« There ain’t no need for ya »

Qu’on le prenne par un bout ou par un autre…la condition humaine n’est pas toujours drôle.  Malgrè tout comme on dit, « si je me regarde, je m’inquiète, et si je me compare, je me rassure.

En 1982 le groupe phare du punk de l’époque, les clashs, sort une chanson sur un album de bric et de broc, en 1982 il était bien tard pour des punks. La version de Lily Allen que vous pouvez écouter ci-dessus permet de rendre compte de ce morceau qui est devenu un classique.
Le thème de la chanson est un point de vue ironique sur les enfants de la guerre du Vietnam, les enfants nés des soldats amèricains et de femmes vietnamiennes. « On n’a pas besoin de toi », toi qui rèves d’être anglo-saxon, tu ne l’es pas, tu n’appartiens en aucun cas à la réalité amèricaine. Les clashs sont issus des classes laborieuses anglaises, leur propos n’est pas raciste mais plutot de prévention amicale, d’empathie distanciée.
Les clashs sont issus des classes laborieuses anglaises au moment où celles-ci sont mises à mal par les débuts de la mondialisation, ou la politique de Margaret THATCHER, selon le point de vue qu’on veut adopter. En tout cas ils sont en révolte. Contre la dame de fer, contre le rock progressif, contre le système, en révolte. En tout cas eux aussi peuvent se demander si on a besoin d’eux.

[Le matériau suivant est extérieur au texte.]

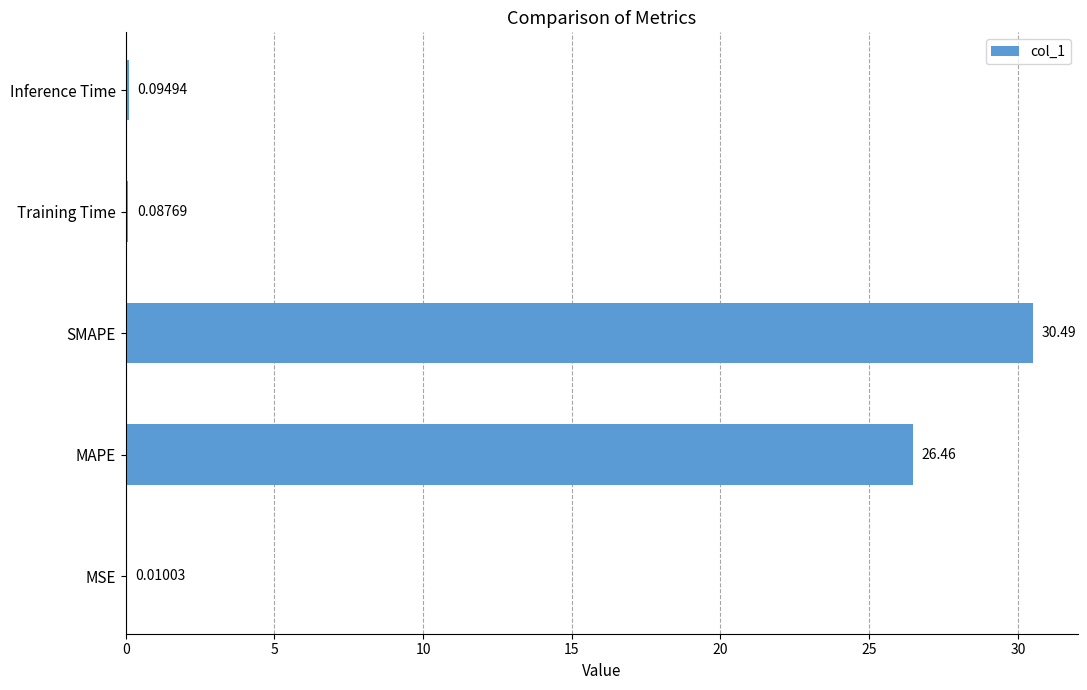

Where is the data nearest to the value 15?

MAPE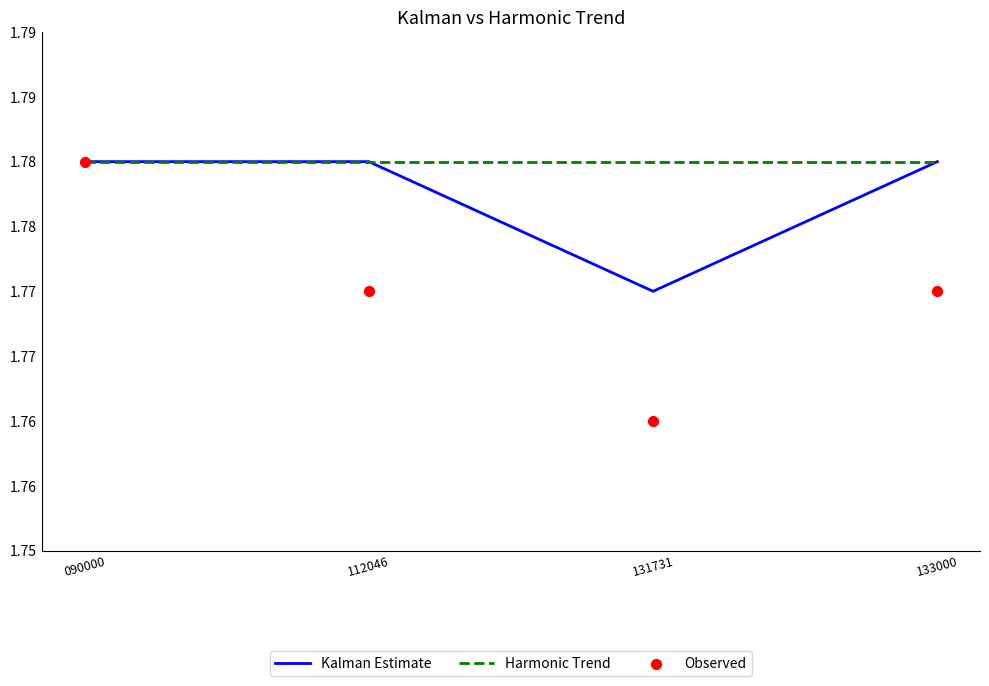

What is the total value across all series at 090000?

5.3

Mais au lieu de réver d’un monde auquel n’auraient jamais appartenu, comme les gosses perdus du Vietnam ou des USA, eux c’est de leur mère patrie, de leurs lieux dont ils se demandent s’ils y ont encore une place.
L’essence du questionnement punk continue à se poser aux jeunes européens.

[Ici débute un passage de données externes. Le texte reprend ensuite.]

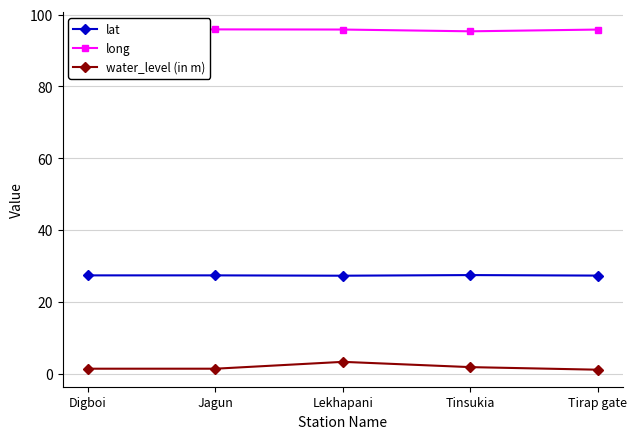

How many categories are shown in the chart?

5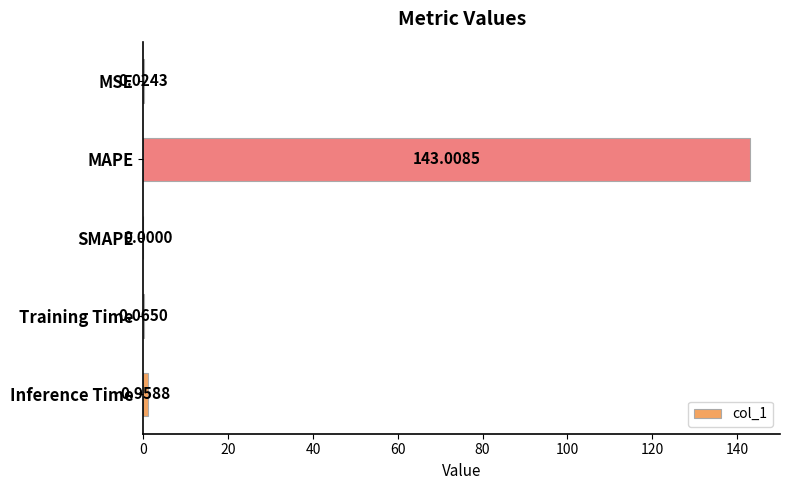

What is the sum of all values?

144.1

Il y a quelques années, 5 ans, cette chanson est revenue dans l’actualité brulante des rapports entre l’occident, ou plutot la société mondialisée, et ses enfants.
Le film s’appelait « Slumdog Millionnaire », les tribulations d’un enfant indien lui donnent une culture de bric et de broc qui lui permettent de devenir la star éphémère d’un jeu, « QUI veut gagner des millions », en Inde.
A lui aussi on pouvait dire, en aurait-on pris le temps, « There ain’t no need for ya ».
Dans une séquence il est entrainé dans une vie d’expèdients par son grand frère, plus dur. Cette séquence a été montée sur « Paper planes » de M.I.A. une artiste londonienne qui vient de l’univers Indien puisqu’elle est Tamoule, pour aller vite.

Vous avez reconnu ? Ce morceau de musique … »grime », électronique, utilise un sample de « Straight to Hell ». Les paroles de M.I.A. parlent d’immigration, de papiers, d’exclusion et d’arbitraire.

Récemment est né un héritier à la couronne d’Angleterre. Je propose un prénom : Slumdog.